This time of year especially the week or two around daylight savings time can be rough on runners and not very safe if you are training at night. Here are just a few tips to making your next run a little safer.
Reflective clothing is a must for early morning and evening runs, most companies offer this but a few like illuminite take it to a new level.
Wanna take it a step further feel free to use a head lamp, small flashlight or a flashing beacon on your back. Even when on a bike trail or such this is also important. Getting ran over by a mountain bike might not be deadly but hurts like ....
Never run without telling a friend or family member your running route, your start time and your expected return time.
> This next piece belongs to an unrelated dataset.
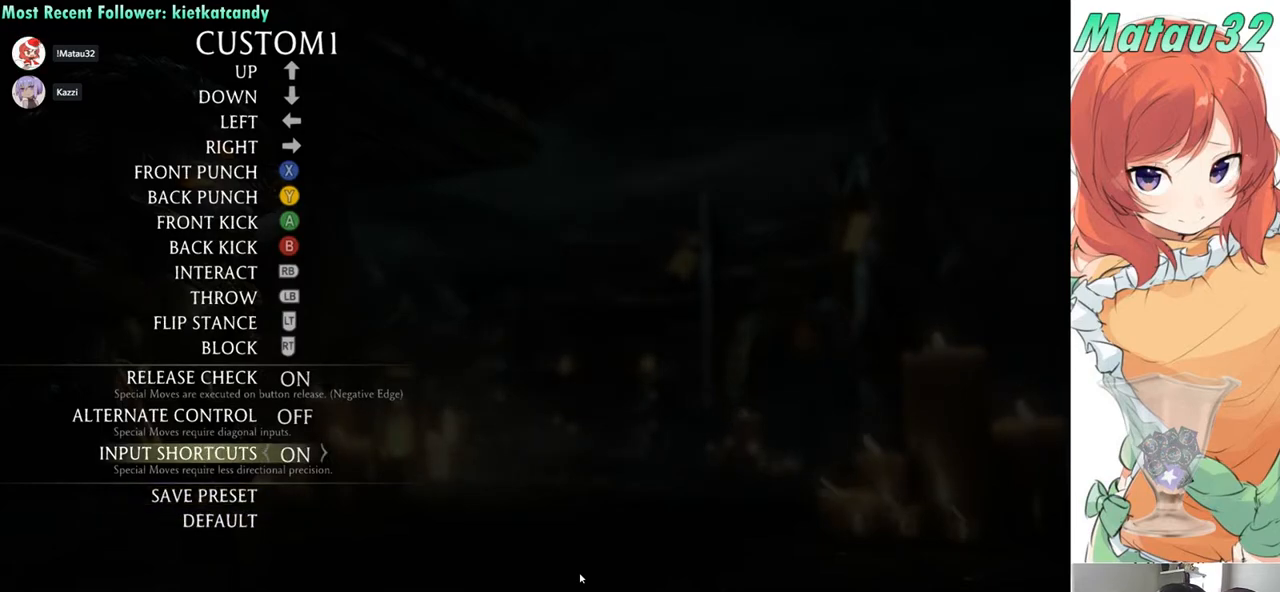
{"buttons": ["CIRCLE"], "events": [[433, "CIRCLE", "down"]]}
Better yet, post your weekly running schedule with routes and times on the fridge or board so your family will know where you are.
Yield to traffic. In most cases runners have the right-of-way, but better safe than sorry. Even if you have the right-of-way, never assume a driver is aware of your presence especially when light is limited.
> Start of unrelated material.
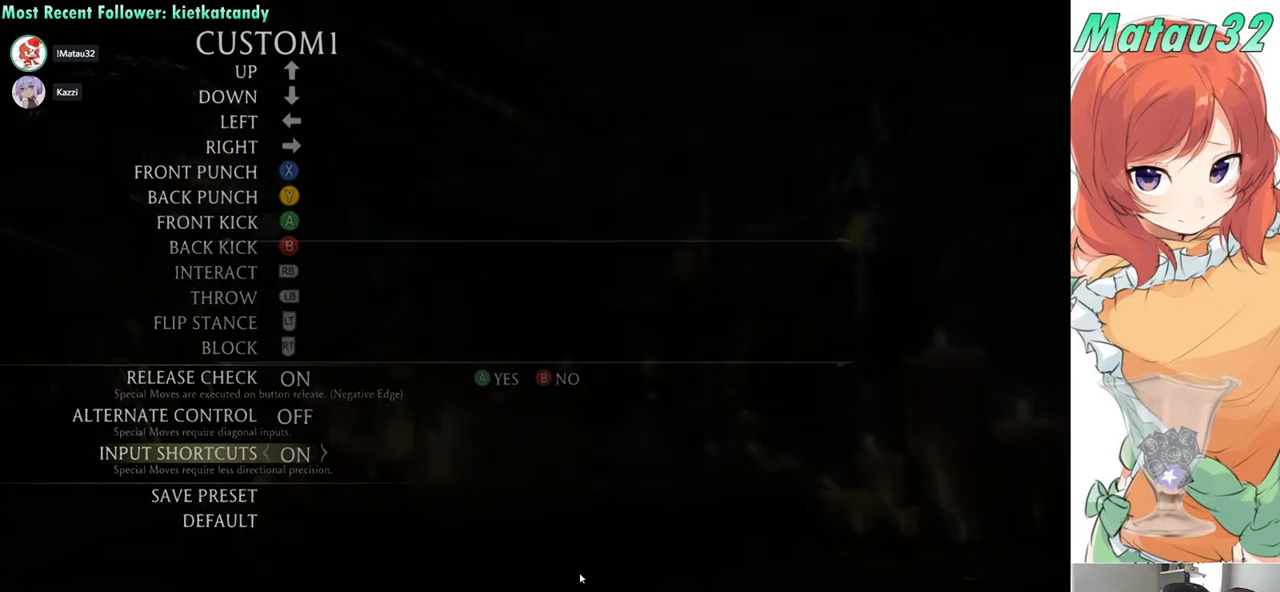
{"buttons": [], "events": [[33, "CIRCLE", "up"]]}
Be careful on sidewalks with cranks, sudden changes in height, kid's toys etc. They might not be as visible at night.
If you are on the road ALWAYS run facing traffic and at night make sure there is always plenty of room.
At night you need to be more attentive than ever ... so ditch the headphones!
Group runs or running with a training partner are one of the safest ways to run in the early morning or during the evening.
Identification on your person is crucial if you’re ever in an accident. Make your own or purchase a Road ID.
Also Never Forget
Remember to hydrating before, during, and after the run. On longer runs, drink 16oz 2hrs before, drink 6-12% every 15-20mins during, and after the run drink 16oz for every pound lost.
Never ignore pain. If pain doesn’t subside after RICE (Rest, Ice, Compression, Elevation).
Stretching before and after a run is a good thing. Dynamic stretches like buttkicks, skipping, and walking lunges are best before the run and static stretches like calf stretches or toe touches are best for after the run.
First Aid and CPR training is a great idea, especially if you run in a group or with a buddy. If something happens, you can provide help immediately while waiting for EMS to arrive.
Eat to fuel your runs and for refueling after your runs. A high carb snack (~300cals) before the run and a post-run snack or recovery drink with a 4:1 carbs-to-protein ratio (i.e., lowfat chocolate milk).
Listen to your body. Over-training is one of the main causes of injury. Allow time for rest and recovery.